The Bold' s appear to have been blacksmiths who lived and worked in a village outside Brecon, and the father of Hugh Bold was ‘trumpeter to the Corporation of Brecon.’ Hugh Bold became a lawyer's clerk at the Brecon office of John Philipps (of Tre-gaer near Llanfrynach — see Theophilus Jones, IV, 37), m. his employer's daughter, and eventually succeeded him in the business. In this way he rose from humble beginnings to become a very prominent man in the affairs of the borough (four times bailiff), and was attorney for the Cyfarthfa and other iron-works in the early days of the industrial revolution.

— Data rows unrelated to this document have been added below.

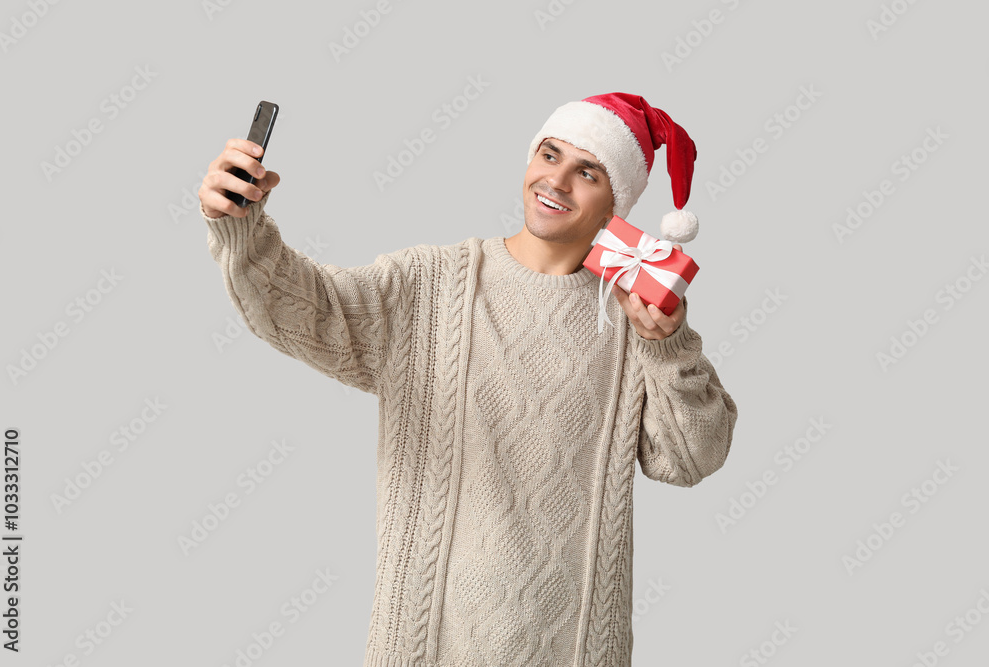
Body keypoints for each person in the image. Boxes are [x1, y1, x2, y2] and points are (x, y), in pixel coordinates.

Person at [199, 92, 738, 667]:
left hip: (575, 649)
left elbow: (690, 458)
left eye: (588, 172)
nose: (555, 181)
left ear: (616, 205)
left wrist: (668, 344)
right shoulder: (431, 286)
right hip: (423, 646)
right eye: (548, 155)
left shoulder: (633, 318)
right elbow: (304, 308)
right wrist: (240, 225)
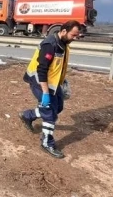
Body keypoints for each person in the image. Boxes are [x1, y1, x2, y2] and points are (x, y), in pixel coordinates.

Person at [19, 21, 82, 159]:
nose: (75, 38)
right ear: (64, 31)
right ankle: (47, 143)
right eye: (74, 35)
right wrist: (45, 93)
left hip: (53, 83)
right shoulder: (50, 45)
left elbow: (57, 65)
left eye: (77, 36)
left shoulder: (63, 43)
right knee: (50, 113)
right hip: (39, 82)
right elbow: (42, 71)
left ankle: (27, 115)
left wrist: (62, 81)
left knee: (58, 107)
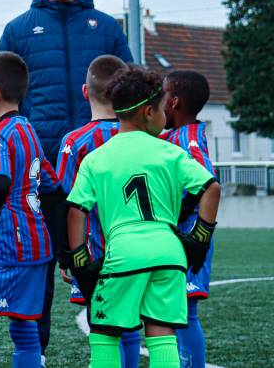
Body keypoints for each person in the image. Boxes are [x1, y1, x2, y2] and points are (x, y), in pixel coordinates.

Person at [0, 0, 133, 355]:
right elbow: (2, 94)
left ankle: (110, 349)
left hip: (103, 171)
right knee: (40, 266)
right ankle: (34, 354)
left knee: (105, 261)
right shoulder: (19, 29)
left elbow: (129, 89)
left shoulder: (106, 27)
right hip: (41, 174)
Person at [63, 66, 221, 368]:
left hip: (124, 253)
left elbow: (75, 211)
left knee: (105, 333)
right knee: (162, 334)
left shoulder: (97, 158)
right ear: (149, 112)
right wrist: (199, 239)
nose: (165, 116)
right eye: (163, 108)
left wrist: (80, 261)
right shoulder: (170, 152)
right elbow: (211, 188)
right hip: (169, 252)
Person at [55, 55, 141, 367]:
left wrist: (67, 256)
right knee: (130, 325)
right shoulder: (140, 138)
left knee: (103, 327)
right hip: (135, 250)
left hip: (93, 255)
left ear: (84, 91)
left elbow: (66, 201)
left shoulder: (75, 142)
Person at [0, 52, 51, 368]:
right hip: (37, 242)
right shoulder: (27, 129)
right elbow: (50, 179)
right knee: (23, 323)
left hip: (12, 245)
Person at [162, 70, 217, 368]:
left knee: (185, 310)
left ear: (174, 102)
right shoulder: (170, 134)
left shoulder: (190, 137)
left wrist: (186, 217)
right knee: (172, 309)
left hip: (190, 233)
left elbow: (206, 181)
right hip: (174, 233)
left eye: (162, 95)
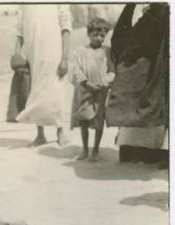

He was also a pillar of Wesleyan Methodism in Brecon; as steward of Wesley's Society he frustrated lady Huntingdon's attempt at monopolizing the first Methodist chapel there (c. 1771). John Wesley wrote of him: ‘I know no attorney to be depended on like him’; and the Moravian Benjamin La Trobe speaks of him with great respect.
He m. twice. His first wife, Elizabeth, d. 31 Oct. 1781; and from this marriage the later Bolds of the shire are descended — see the history of the family by David Verey in Brycheiniog, 1960. He m., c. 1782, Dorothy, daughter of his old master John Philipps (many years after her father's d. in 1763); Dorothy d. in 1806 (Theophilus Jones, II, 95).
He d. 10 Feb. 1809; his descendants have occupied high positions in the borough and the shire.